Passage -
☆ ☆ ☆ ☆ ☆ ☆ ☆

A dialogue between a Christian and a Jew on Lent
Former Archbishop of Canterbury Dr Rowan Williams and Jewish academic Dr Irene Lancaster, author of 'Deconstructing the Bible', discuss the history and meaning of Lent as a hopeful bridge between Christians and Jews.
The two of us have been involved in dialogue for just over 10 years, though we first met in Liverpool in 2002, not long after Rowan was named as Archbishop of Canterbury. During his tenure at Canterbury, Irene, who was living in Israel for part of this time, played a significant role in encouraging direct dialogue between the Church of England and the Chief Rabbinate of Israel.
We share concerns about persisting and increasing levels of antisemitism in our society. In the past decade, Rowan has been involved in highlighting the problem of antisemitism in the UK, including the plight of Jewish students at British universities while he was Master of Magdalene College, Cambridge University. In 2016, this led to the first ever payout to a Jewish student by York University, followed by a second payout in 2020 to another Jewish student at SOAS.
But we see the situation in the Church of England (and other Christian bodies) as still giving cause for real anxiety. Signs of hostility towards Jews and profound ignorance of Jewish faith, practice and history are in evidence. Stereotypes are unthinkingly repeated in a range of areas, with Jewish identity being associated with materialism, misogyny, and legalism, with a misleading contrast between an 'Old Testament' religion of law instead of love and the Christian gospel.
Intentionally or not, this impacts damagingly on perceptions of contemporary Judaism and feeds the negativity of the media towards Jews and Judaism. Many Christian ordinands have alarmingly little knowledge of Hebrew Scripture, the realities of Jewish history, and modern Judaism, while some of the language used by Christian leaders around the issue of Israel and Palestine continues to echo centuries-old language about Jewish blood guilt.
In 2019, we wrote a joint article setting out to rectify what some saw as the imbalance of the recent Church of England document on relations with the Jewish community, which readers can find here.
Lent, which Christians are observing at present, is a season with difficult associations for many Jews. Irene recalls her mother's memories from Poland of the long history of pogroms and massacres, and of hiding in the house to avoid assaults by Christian zealots out to avenge the 'blood of Christ' around the Lent and Easter seasons.
These are the concerns that continue to drive our dialogue particularly at this season of the Christian year. That is why we are exploring together the history and meaning of Lent, and especially Jesus' quotes from Deuteronomy during his forty days' fast in the desert.

☆ ☆ ☆ ☆ ☆ ☆ ☆

Written exercise 1 -
Decide whether each statement below agrees with the passage on Lent above. Answer yes or no for each, and quote the exact words of the passage that settle it.
(a) The two authors first met in Liverpool in 2002.
(b) The first payout to a Jewish student was made by SOAS.
(c) Irene's mother's memories of pogroms and massacres came from Poland.

☆ ☆ ☆ ☆ ☆ ☆ ☆

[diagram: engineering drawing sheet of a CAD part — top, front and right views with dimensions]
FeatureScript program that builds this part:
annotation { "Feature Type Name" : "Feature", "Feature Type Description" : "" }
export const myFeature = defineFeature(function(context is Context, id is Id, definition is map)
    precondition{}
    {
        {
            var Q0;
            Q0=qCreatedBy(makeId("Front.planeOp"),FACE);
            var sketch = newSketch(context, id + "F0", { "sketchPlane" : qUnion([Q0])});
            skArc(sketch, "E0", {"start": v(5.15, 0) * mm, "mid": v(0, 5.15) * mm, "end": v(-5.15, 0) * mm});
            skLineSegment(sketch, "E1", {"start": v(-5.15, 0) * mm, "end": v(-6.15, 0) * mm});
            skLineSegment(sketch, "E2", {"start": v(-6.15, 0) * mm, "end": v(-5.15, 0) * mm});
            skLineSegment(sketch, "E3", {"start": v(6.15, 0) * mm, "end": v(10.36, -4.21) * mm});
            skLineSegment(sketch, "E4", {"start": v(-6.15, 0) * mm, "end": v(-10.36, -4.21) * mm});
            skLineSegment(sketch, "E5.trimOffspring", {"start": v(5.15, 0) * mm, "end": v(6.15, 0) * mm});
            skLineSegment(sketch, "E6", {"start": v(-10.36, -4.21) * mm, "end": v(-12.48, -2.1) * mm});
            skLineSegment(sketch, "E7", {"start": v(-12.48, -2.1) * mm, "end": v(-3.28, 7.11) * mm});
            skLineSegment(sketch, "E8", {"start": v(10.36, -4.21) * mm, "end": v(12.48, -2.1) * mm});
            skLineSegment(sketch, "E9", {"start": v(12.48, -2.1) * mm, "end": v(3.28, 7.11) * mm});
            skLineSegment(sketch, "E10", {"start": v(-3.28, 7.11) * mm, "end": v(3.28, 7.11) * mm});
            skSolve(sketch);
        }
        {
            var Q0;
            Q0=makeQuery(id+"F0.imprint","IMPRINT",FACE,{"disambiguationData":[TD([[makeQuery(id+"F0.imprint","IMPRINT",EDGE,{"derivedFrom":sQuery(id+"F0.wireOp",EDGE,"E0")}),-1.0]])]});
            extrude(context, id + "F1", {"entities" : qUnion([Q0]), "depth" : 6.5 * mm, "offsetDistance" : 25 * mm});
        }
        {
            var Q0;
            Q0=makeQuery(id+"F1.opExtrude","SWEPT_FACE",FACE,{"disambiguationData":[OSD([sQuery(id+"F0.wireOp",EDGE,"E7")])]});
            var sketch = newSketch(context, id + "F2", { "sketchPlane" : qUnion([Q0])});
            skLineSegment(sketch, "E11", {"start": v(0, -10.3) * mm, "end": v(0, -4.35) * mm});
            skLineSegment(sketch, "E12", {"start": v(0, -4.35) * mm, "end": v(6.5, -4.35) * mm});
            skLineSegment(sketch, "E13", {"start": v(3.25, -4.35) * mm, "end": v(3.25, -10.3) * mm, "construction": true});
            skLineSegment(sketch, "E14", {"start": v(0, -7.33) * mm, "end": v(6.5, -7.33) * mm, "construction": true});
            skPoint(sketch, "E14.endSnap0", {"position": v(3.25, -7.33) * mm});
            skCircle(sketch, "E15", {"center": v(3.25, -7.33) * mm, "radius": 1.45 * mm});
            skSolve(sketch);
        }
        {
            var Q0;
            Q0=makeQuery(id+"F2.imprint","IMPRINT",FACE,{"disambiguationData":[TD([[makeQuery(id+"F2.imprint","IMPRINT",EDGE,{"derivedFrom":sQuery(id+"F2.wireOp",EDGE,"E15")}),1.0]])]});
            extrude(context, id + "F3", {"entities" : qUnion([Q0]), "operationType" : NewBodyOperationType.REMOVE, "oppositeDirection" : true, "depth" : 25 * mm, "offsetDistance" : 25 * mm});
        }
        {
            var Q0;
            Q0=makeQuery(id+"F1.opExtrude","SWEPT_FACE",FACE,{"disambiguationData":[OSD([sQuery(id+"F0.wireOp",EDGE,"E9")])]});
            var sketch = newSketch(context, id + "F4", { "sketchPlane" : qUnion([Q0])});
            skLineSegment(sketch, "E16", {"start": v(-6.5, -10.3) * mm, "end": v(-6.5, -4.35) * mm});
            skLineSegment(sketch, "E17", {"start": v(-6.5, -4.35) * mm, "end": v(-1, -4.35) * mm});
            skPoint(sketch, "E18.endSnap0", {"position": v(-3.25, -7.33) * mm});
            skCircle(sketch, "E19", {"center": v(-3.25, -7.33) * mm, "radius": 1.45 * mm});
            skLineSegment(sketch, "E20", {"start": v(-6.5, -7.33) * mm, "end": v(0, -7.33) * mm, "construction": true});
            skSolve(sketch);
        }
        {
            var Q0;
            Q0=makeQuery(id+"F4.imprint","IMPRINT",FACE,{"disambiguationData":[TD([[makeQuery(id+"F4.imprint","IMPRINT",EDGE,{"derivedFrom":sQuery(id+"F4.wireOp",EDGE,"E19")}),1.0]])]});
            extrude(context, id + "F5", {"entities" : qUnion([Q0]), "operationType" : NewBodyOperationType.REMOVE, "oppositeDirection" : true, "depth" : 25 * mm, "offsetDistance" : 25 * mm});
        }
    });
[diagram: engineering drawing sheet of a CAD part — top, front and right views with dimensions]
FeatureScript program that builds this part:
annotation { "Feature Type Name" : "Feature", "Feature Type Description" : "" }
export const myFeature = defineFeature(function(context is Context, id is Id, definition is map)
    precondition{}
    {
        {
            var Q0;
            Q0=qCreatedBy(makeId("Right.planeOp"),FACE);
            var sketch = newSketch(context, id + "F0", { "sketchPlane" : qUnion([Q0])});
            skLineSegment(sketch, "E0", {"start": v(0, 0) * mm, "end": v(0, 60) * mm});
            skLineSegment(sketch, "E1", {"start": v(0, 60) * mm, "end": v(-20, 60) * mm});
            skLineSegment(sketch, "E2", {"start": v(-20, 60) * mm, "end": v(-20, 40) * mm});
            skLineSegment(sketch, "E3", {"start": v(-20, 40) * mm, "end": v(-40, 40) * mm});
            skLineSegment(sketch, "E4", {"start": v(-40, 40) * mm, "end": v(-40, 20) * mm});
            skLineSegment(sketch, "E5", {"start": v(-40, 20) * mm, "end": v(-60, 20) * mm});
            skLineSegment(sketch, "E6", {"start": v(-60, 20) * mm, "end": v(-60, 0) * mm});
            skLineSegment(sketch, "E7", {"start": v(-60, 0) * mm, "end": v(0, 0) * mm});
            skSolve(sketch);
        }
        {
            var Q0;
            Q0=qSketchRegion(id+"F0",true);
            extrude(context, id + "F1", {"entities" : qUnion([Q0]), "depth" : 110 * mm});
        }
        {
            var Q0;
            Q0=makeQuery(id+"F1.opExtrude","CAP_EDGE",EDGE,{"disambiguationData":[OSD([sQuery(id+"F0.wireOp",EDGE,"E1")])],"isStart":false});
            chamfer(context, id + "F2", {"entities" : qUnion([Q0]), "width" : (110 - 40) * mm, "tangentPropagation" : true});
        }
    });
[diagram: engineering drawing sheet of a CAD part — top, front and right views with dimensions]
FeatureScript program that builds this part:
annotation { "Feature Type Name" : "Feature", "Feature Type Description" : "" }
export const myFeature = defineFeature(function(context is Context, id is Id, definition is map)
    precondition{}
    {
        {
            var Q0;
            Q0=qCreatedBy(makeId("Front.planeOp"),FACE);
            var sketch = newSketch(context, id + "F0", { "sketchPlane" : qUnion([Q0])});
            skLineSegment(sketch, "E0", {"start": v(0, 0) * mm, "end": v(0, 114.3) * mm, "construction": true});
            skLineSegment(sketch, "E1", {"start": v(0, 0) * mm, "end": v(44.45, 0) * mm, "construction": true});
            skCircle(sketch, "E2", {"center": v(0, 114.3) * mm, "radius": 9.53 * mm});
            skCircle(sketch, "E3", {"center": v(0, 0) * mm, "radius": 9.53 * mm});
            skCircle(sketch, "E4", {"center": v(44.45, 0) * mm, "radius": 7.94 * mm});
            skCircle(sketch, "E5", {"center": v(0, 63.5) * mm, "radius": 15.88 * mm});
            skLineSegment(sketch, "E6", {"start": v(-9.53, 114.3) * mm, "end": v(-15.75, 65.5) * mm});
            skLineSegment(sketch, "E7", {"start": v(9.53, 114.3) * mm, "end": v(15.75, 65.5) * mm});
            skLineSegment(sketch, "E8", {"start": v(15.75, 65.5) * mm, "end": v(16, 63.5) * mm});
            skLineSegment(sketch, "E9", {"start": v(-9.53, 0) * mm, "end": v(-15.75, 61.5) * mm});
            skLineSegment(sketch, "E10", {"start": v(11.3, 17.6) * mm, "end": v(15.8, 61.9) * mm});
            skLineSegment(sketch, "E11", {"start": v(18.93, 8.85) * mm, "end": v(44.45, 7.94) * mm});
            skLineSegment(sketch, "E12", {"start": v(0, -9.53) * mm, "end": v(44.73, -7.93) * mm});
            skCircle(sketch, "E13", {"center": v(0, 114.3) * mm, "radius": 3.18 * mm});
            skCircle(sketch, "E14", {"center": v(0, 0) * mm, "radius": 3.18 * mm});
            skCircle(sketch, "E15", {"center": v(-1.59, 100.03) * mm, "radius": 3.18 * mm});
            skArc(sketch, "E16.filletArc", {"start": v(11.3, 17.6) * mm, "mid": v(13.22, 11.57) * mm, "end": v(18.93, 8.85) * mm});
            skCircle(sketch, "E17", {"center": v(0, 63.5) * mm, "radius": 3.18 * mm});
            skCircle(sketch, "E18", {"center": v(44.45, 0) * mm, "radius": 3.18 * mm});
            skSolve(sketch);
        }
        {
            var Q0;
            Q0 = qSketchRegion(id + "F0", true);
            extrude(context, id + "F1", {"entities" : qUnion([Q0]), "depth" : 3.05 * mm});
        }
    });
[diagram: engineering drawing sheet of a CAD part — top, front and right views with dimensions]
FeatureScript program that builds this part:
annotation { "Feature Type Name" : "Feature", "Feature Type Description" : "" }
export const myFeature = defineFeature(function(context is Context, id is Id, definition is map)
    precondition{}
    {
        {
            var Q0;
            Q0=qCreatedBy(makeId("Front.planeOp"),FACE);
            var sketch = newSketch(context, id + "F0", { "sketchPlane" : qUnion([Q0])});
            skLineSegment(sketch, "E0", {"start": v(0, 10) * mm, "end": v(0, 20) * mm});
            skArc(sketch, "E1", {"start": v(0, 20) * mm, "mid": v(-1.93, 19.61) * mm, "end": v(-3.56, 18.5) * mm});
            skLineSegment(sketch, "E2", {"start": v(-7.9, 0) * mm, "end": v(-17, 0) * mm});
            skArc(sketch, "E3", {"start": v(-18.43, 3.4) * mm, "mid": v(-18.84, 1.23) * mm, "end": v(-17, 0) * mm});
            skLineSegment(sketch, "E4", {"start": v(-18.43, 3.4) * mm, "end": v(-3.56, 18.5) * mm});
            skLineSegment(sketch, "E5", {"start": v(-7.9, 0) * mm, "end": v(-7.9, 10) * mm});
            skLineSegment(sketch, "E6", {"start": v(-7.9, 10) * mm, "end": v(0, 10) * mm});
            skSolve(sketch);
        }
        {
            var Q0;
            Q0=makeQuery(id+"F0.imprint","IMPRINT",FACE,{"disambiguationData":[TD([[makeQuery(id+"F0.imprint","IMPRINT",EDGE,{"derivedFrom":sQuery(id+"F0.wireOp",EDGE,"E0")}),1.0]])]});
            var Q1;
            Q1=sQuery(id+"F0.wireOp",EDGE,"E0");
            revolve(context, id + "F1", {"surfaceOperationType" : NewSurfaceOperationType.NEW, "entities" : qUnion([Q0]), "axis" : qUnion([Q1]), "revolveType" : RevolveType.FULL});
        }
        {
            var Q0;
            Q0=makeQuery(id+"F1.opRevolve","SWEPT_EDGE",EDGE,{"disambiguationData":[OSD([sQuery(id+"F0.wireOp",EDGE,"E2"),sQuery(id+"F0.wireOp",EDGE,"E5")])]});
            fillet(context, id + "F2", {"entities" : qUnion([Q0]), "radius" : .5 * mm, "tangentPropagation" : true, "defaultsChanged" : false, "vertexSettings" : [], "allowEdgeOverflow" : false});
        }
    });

☆ ☆ ☆ ☆ ☆ ☆ ☆

Written exercise 2 -
Locate each line in the entries that contains the string "opExtrude", and copy those lines out.

Final answer 1 -
(a) Yes: "we first met in Liverpool in 2002"
(b) No: "In 2016, this led to the first ever payout to a Jewish student by York University"
(c) Yes: "Irene recalls her mother's memories from Poland"

Final answer 2 -
            Q0=makeQuery(id+"F1.opExtrude","SWEPT_FACE",FACE,{"disambiguationData":[OSD([sQuery(id+"F0.wireOp",EDGE,"E7")])]});
            Q0=makeQuery(id+"F1.opExtrude","SWEPT_FACE",FACE,{"disambiguationData":[OSD([sQuery(id+"F0.wireOp",EDGE,"E9")])]});
            Q0=makeQuery(id+"F1.opExtrude","CAP_EDGE",EDGE,{"disambiguationData":[OSD([sQuery(id+"F0.wireOp",EDGE,"E1")])],"isStart":false});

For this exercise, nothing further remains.